All the fine old swindles

I enjoy watching the bitcoin idiots “rediscover” and fall for all the old scams. A bitcoin thingy called Solana made a big deal of keeping perfectly accurate time “on the chain”, which is obviously necessary because obviously there are no other clocks in the world. Just like grasshoppers are the only living things that can fly. The computer says it, I believe it, that settles it. Math is the only law.

From Molly White’s wonderful aggregator:

The Solana blockchain clock drifted about 30 minutes behind real-world time on May 26, as a result of slower-than-usual slot times. Solana’s status page read that “this has no impact on performance or network operations”, though The Block noted that this time drift could result in smaller staking payouts.

Blockchain timekeeping is a selling point of Solana, which talks up its “proof of history” algorithm in a blog post where Solana Labs co-founder Anatoly Yakovenko says, “our clocks never drift”.

Note especially smaller staking payouts.

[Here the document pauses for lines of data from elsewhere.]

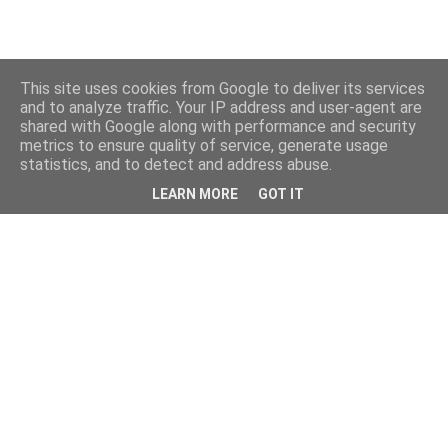
This site uses cookies from Google to deliver its services
and to analyze traffic. Your IP address and user-agent are
shared with Google along with performance and security
metrics to ensure quality of service, generate usage
statistics, and to detect and address abuse.
LEARN MORE
GOT IT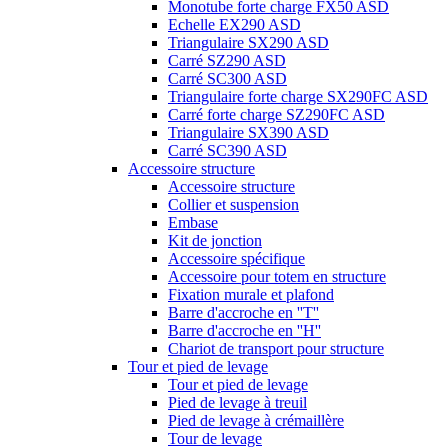
Monotube forte charge FX50 ASD
Echelle EX290 ASD
Triangulaire SX290 ASD
Carré SZ290 ASD
Carré SC300 ASD
Triangulaire forte charge SX290FC ASD
Carré forte charge SZ290FC ASD
Triangulaire SX390 ASD
Carré SC390 ASD
Accessoire structure
Accessoire structure
Collier et suspension
Embase
Kit de jonction
Accessoire spécifique
Accessoire pour totem en structure
Fixation murale et plafond
Barre d'accroche en ''T''
Barre d'accroche en ''H''
Chariot de transport pour structure
Tour et pied de levage
Tour et pied de levage
Pied de levage à treuil
Pied de levage à crémaillère
Tour de levage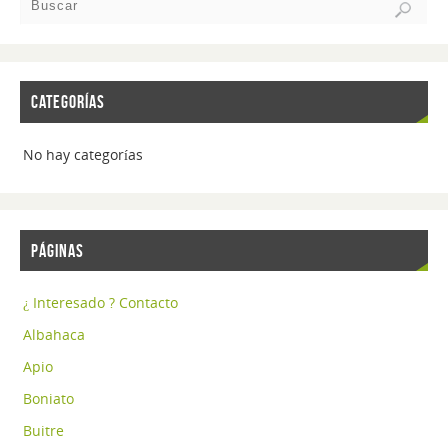
CATEGORÍAS
No hay categorías
PÁGINAS
¿ Interesado ? Contacto
Albahaca
Apio
Boniato
Buitre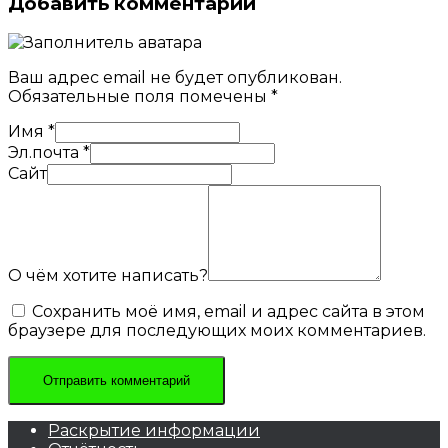
Добавить комментарий
Ваш адрес email не будет опубликован.
Обязательные поля помечены
*
Имя
*
Эл.почта
*
Сайт
О чём хотите написать?
Сохранить моё имя, email и адрес сайта в этом
браузере для последующих моих комментариев.
Раскрытие информации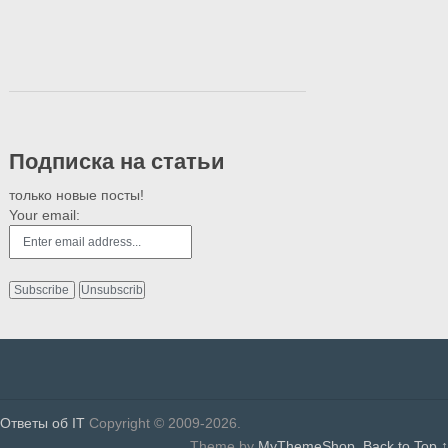
Подписка на статьи
только новые посты!
Your email:
Ответы об IT
Copyright © 2009-2026.
Theme by
MyThemeShop
.
Back to Top ↑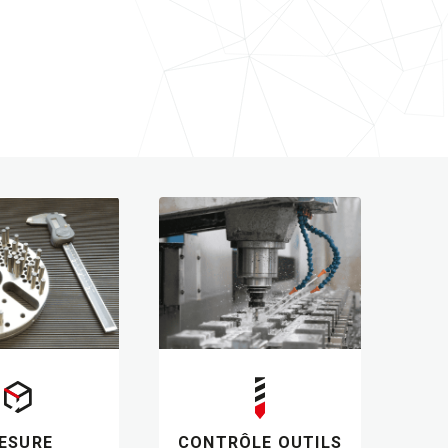
ESURE
CONTRÔLE OUTILS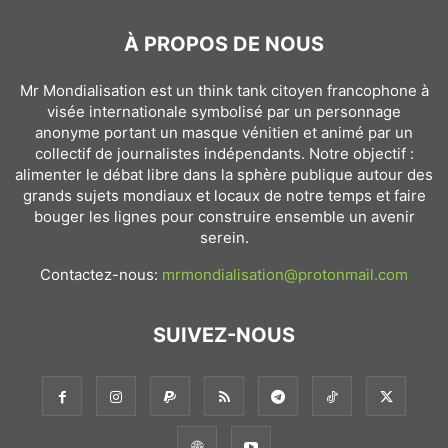
À PROPOS DE NOUS
Mr Mondialisation est un think tank citoyen francophone à
visée internationale symbolisé par un personnage
anonyme portant un masque vénitien et animé par un
collectif de journalistes indépendants. Notre objectif :
alimenter le débat libre dans la sphère publique autour des
grands sujets mondiaux et locaux de notre temps et faire
bouger les lignes pour construire ensemble un avenir
serein.
Contactez-nous:
mrmondialisation@protonmail.com
SUIVEZ-NOUS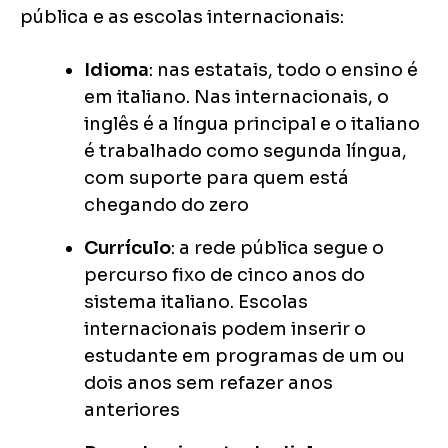
pública e as escolas internacionais:
Idioma
: nas estatais, todo o ensino é
em italiano. Nas internacionais, o
inglês é a língua principal e o italiano
é trabalhado como segunda língua,
com suporte para quem está
chegando do zero
Currículo
: a rede pública segue o
percurso fixo de cinco anos do
sistema italiano. Escolas
internacionais podem inserir o
estudante em programas de um ou
dois anos sem refazer anos
anteriores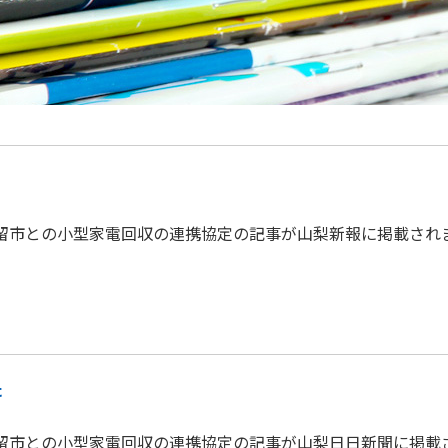
た都留市との小型家電回収の連携協定の記事が山梨新報に掲載され
た
た都留市との小型家電回収の連携協定の記事が山梨日日新聞に掲載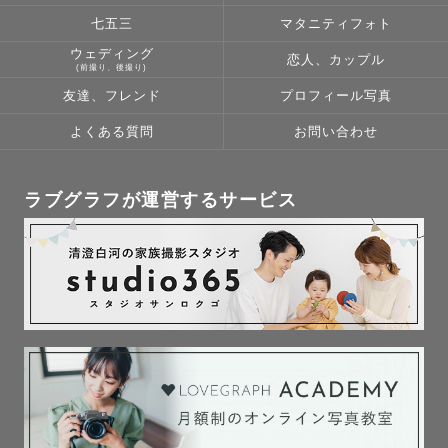
トで丁寧に時間をかけて編集作業を行い納品致します。

七五三
マタニティフォト
ウェディング
恋人、カップル
🦒【ゲストの皆様へ】

(前撮り、後撮り)
このページをここまで読んでくださった方。心からありが
友達、フレンド
プロフィール写真
とうございます。

よくある質問
お問い合わせ
皆様に会えることを、キリンのように首を長くしてお待ち
しております！！

ラブグラフが運営するサービス
東京は全域、山梨県(富士吉田周辺など)、神奈川県と埼玉
県の一部は交通費無料です！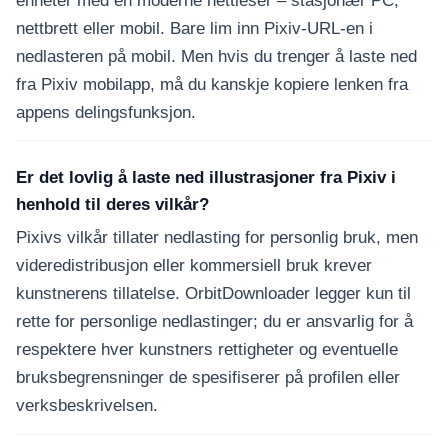
enheter med en moderne nettleser – stasjonær PC,
nettbrett eller mobil. Bare lim inn Pixiv-URL-en i
nedlasteren på mobil. Men hvis du trenger å laste ned
fra Pixiv mobilapp, må du kanskje kopiere lenken fra
appens delingsfunksjon.
Er det lovlig å laste ned illustrasjoner fra Pixiv i
henhold til deres vilkår?
Pixivs vilkår tillater nedlasting for personlig bruk, men
videredistribusjon eller kommersiell bruk krever
kunstnerens tillatelse. OrbitDownloader legger kun til
rette for personlige nedlastinger; du er ansvarlig for å
respektere hver kunstners rettigheter og eventuelle
bruksbegrensninger de spesifiserer på profilen eller
verksbeskrivelsen.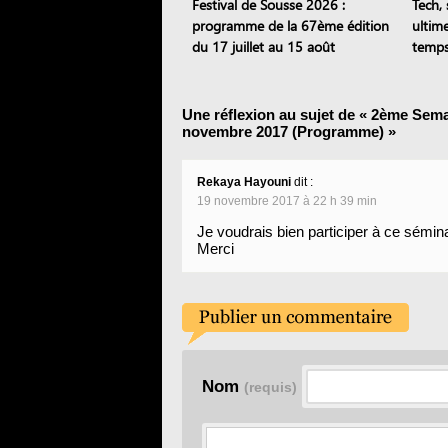
Festival de Sousse 2026 :
Tech, 
programme de la 67ème édition
ultim
du 17 juillet au 15 août
temps
Une réflexion au sujet de «
2ème Semai
novembre 2017 (Programme)
»
Rekaya Hayouni
dit :
19 novembre 2017 à 22 h 39 min
Je voudrais bien participer à ce sémin
Merci
Nom
(requis)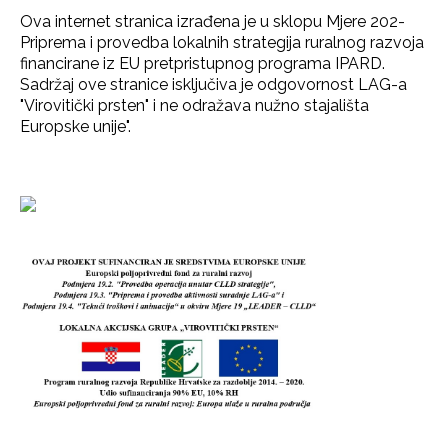
Ova internet stranica izrađena je u sklopu Mjere 202-
Priprema i provedba lokalnih strategija ruralnog razvoja
financirane iz EU pretpristupnog programa IPARD.
Sadržaj ove stranice isključiva je odgovornost LAG-a
"Virovitički prsten" i ne odražava nužno stajališta
Europske unije".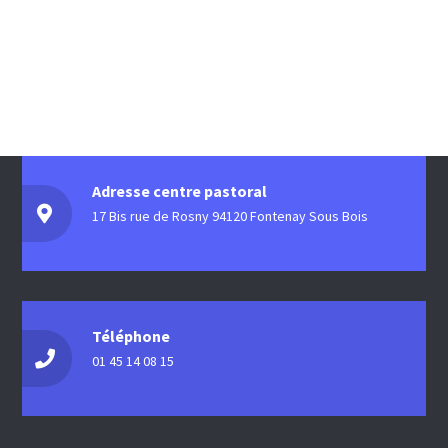
Adresse centre pastoral
17 Bis rue de Rosny 94120 Fontenay Sous Bois
Téléphone
01 45 14 08 15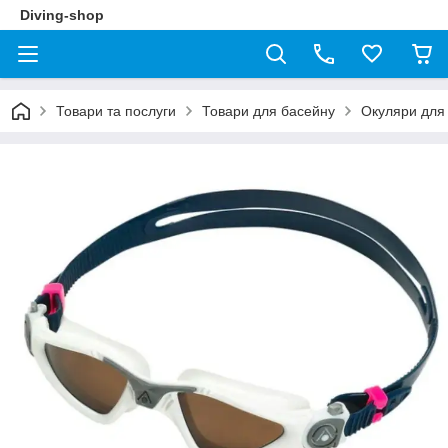
Diving-shop
Товари та послуги
Товари для басейну
Окуляри для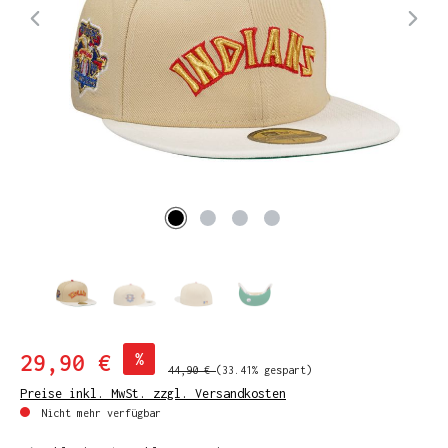
29,90 €
%
44,90 €
(33.41% gespart)
Preise inkl. MwSt. zzgl. Versandkosten
Nicht mehr verfügbar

I have no idea what staking payouts are, but presumably they’re the only way for suckers to get a return from whatever Solana pretends to do.

Off-standard clocks were a common feature of the more ingenious scams in earlier eras. Example 1. Example 2. The sucker thinks he’s hearing real-time race or game results, but the scammer already knows the results and delays all the clocks and watches visible to the sucker. This trick faded out in the computer era when everyone had direct access to real standard time. Now it’s back, thanks to the crazy ‘private world’ of bitcoin.

Our clocks never drift, so if you’re seeing a different time on some other clock, your other clock must be wrong! Math wins every time!

Polistra and Happystar, remembering that Nature is full of accurate clocks, are especially disgusted by this reliance on fake clocks supplied by obvious fraudsters. Centuries of painstaking work by astrologers and astronomers pinned down the rhythm of the universe. Now we’re letting the algorithm set the “only” clock, just as we let the algorithm jumble up time altogether.